*DIRECTIONS FOR THIS TASK*. Pictures appear among the records below and must be omitted. Repeat exactly the lines from the line with "neck: (410, 315)" to the line with "left elbow: (148, 179)", both included.

Keypoint coordinate data
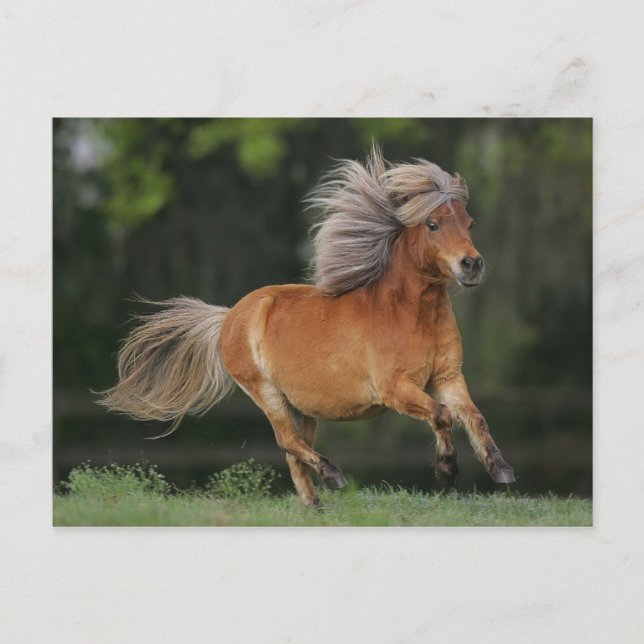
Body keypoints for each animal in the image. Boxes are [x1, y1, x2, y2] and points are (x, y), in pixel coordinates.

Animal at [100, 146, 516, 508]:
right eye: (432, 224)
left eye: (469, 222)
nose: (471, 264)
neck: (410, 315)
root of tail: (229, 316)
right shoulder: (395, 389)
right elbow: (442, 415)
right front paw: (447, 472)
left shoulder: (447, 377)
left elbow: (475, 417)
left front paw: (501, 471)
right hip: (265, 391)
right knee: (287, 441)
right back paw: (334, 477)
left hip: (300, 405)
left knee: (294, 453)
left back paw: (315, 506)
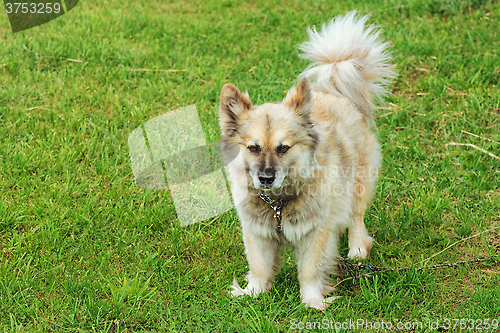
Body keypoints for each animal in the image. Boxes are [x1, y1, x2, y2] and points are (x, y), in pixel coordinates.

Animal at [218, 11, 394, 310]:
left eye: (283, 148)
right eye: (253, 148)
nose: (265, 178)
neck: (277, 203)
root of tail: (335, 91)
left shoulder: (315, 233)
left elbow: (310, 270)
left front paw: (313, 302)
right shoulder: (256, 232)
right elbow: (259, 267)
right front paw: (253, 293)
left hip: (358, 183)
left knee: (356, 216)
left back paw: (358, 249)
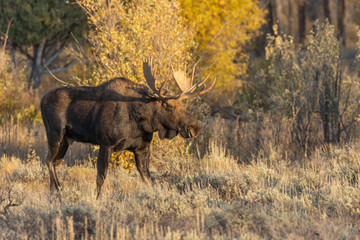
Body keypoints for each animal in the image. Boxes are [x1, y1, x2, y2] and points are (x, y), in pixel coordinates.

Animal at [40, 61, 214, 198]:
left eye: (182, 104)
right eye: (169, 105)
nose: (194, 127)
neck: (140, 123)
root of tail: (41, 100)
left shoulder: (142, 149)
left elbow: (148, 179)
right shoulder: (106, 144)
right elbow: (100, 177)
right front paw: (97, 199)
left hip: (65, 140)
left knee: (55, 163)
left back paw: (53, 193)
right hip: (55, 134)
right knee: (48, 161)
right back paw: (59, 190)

*REPLY TO THE TASK*.
neck: (410, 315)
root of tail: (229, 316)
right shoulder: (395, 389)
right elbow: (442, 415)
right front paw: (447, 472)
left shoulder: (447, 377)
left elbow: (475, 417)
left front paw: (501, 471)
right hip: (265, 391)
right knee: (287, 441)
right back paw: (334, 477)
left hip: (300, 405)
left knee: (294, 453)
left back paw: (315, 506)
Body keypoints for each animal in the image. Boxes are [x1, y1, x2, y2] and points are (x, y), in pixel coordinates.

Animal at [218, 11, 394, 310]:
left eye: (283, 148)
right eye: (253, 148)
nose: (265, 178)
neck: (277, 203)
root of tail: (335, 91)
left shoulder: (315, 233)
left elbow: (310, 270)
left front paw: (313, 302)
right shoulder: (256, 232)
right elbow: (259, 267)
right front paw: (253, 293)
left hip: (358, 183)
left knee: (356, 216)
left back paw: (358, 249)
Body keypoints for each animal in the image. Boxes are [x1, y1, x2, y2] and points are (x, y), in pixel coordinates.

Animal at [40, 61, 214, 198]:
left eye: (182, 104)
right eye: (169, 105)
nose: (194, 127)
neck: (140, 123)
root of tail: (41, 100)
left shoulder: (142, 149)
left elbow: (148, 179)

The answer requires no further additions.